[Dataset entries]
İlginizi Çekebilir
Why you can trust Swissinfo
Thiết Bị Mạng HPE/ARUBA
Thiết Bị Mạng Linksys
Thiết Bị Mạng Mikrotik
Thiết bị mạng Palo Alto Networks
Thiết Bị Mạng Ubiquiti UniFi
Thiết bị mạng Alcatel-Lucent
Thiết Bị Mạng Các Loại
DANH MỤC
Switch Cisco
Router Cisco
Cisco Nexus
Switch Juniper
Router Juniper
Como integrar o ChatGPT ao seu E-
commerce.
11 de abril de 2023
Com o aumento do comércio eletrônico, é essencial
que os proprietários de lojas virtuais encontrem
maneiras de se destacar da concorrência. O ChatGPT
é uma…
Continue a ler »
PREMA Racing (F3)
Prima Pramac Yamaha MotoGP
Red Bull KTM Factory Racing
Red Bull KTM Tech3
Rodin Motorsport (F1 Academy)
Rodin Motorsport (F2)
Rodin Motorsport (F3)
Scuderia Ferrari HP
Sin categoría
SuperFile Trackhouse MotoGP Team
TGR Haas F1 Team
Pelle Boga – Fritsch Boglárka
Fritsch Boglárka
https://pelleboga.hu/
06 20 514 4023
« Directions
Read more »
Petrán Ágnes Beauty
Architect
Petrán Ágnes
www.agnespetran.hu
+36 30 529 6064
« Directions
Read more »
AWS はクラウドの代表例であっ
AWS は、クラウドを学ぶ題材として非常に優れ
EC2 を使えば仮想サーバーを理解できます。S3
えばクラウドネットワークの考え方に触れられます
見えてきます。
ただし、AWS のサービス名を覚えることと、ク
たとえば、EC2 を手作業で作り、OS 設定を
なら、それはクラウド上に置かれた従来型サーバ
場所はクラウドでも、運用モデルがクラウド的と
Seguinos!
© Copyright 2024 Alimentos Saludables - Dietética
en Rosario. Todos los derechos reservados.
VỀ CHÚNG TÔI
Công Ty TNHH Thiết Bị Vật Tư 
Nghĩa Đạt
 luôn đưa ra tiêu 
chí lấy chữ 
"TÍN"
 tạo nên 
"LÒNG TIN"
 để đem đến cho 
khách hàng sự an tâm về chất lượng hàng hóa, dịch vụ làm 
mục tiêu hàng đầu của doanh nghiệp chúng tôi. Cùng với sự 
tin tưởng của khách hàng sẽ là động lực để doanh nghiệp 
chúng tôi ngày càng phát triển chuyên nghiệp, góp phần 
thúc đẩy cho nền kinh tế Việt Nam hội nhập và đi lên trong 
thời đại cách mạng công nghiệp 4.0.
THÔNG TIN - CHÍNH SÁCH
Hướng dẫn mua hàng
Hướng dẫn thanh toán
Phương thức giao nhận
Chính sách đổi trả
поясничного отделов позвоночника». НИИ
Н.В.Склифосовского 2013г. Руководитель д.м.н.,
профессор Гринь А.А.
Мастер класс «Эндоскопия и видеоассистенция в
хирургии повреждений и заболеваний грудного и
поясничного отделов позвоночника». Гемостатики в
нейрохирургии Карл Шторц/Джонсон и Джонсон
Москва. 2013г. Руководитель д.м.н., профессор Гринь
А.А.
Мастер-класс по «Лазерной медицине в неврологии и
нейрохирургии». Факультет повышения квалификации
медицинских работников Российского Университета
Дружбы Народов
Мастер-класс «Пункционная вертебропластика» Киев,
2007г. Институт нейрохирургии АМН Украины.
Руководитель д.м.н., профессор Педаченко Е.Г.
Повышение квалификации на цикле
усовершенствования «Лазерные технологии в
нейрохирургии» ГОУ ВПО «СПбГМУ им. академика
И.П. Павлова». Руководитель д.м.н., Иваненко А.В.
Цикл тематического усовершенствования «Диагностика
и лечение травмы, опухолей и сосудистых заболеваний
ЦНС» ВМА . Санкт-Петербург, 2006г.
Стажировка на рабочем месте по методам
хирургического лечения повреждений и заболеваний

- YOUR ASSIGNMENT
In the data above, find the line that contains "медицинских работников Российского", then reproduce exactly every line from the first line through that line.

- TASK ANSWER
İlginizi Çekebilir
Why you can trust Swissinfo
Thiết Bị Mạng HPE/ARUBA
Thiết Bị Mạng Linksys
Thiết Bị Mạng Mikrotik
Thiết bị mạng Palo Alto Networks
Thiết Bị Mạng Ubiquiti UniFi
Thiết bị mạng Alcatel-Lucent
Thiết Bị Mạng Các Loại
DANH MỤC
Switch Cisco
Router Cisco
Cisco Nexus
Switch Juniper
Router Juniper
Como integrar o ChatGPT ao seu E-
commerce.
11 de abril de 2023
Com o aumento do comércio eletrônico, é essencial
que os proprietários de lojas virtuais encontrem
maneiras de se destacar da concorrência. O ChatGPT
é uma…
Continue a ler »
PREMA Racing (F3)
Prima Pramac Yamaha MotoGP
Red Bull KTM Factory Racing
Red Bull KTM Tech3
Rodin Motorsport (F1 Academy)
Rodin Motorsport (F2)
Rodin Motorsport (F3)
Scuderia Ferrari HP
Sin categoría
SuperFile Trackhouse MotoGP Team
TGR Haas F1 Team
Pelle Boga – Fritsch Boglárka
Fritsch Boglárka
https://pelleboga.hu/
06 20 514 4023
« Directions
Read more »
Petrán Ágnes Beauty
Architect
Petrán Ágnes
www.agnespetran.hu
+36 30 529 6064
« Directions
Read more »
AWS はクラウドの代表例であっ
AWS は、クラウドを学ぶ題材として非常に優れ
EC2 を使えば仮想サーバーを理解できます。S3
えばクラウドネットワークの考え方に触れられます
見えてきます。
ただし、AWS のサービス名を覚えることと、ク
たとえば、EC2 を手作業で作り、OS 設定を
なら、それはクラウド上に置かれた従来型サーバ
場所はクラウドでも、運用モデルがクラウド的と
Seguinos!
© Copyright 2024 Alimentos Saludables - Dietética
en Rosario. Todos los derechos reservados.
VỀ CHÚNG TÔI
Công Ty TNHH Thiết Bị Vật Tư 
Nghĩa Đạt
 luôn đưa ra tiêu 
chí lấy chữ 
"TÍN"
 tạo nên 
"LÒNG TIN"
 để đem đến cho 
khách hàng sự an tâm về chất lượng hàng hóa, dịch vụ làm 
mục tiêu hàng đầu của doanh nghiệp chúng tôi. Cùng với sự 
tin tưởng của khách hàng sẽ là động lực để doanh nghiệp 
chúng tôi ngày càng phát triển chuyên nghiệp, góp phần 
thúc đẩy cho nền kinh tế Việt Nam hội nhập và đi lên trong 
thời đại cách mạng công nghiệp 4.0.
THÔNG TIN - CHÍNH SÁCH
Hướng dẫn mua hàng
Hướng dẫn thanh toán
Phương thức giao nhận
Chính sách đổi trả
поясничного отделов позвоночника». НИИ
Н.В.Склифосовского 2013г. Руководитель д.м.н.,
профессор Гринь А.А.
Мастер класс «Эндоскопия и видеоассистенция в
хирургии повреждений и заболеваний грудного и
поясничного отделов позвоночника». Гемостатики в
нейрохирургии Карл Шторц/Джонсон и Джонсон
Москва. 2013г. Руководитель д.м.н., профессор Гринь
А.А.
Мастер-класс по «Лазерной медицине в неврологии и
нейрохирургии». Факультет повышения квалификации
медицинских работников Российского Университета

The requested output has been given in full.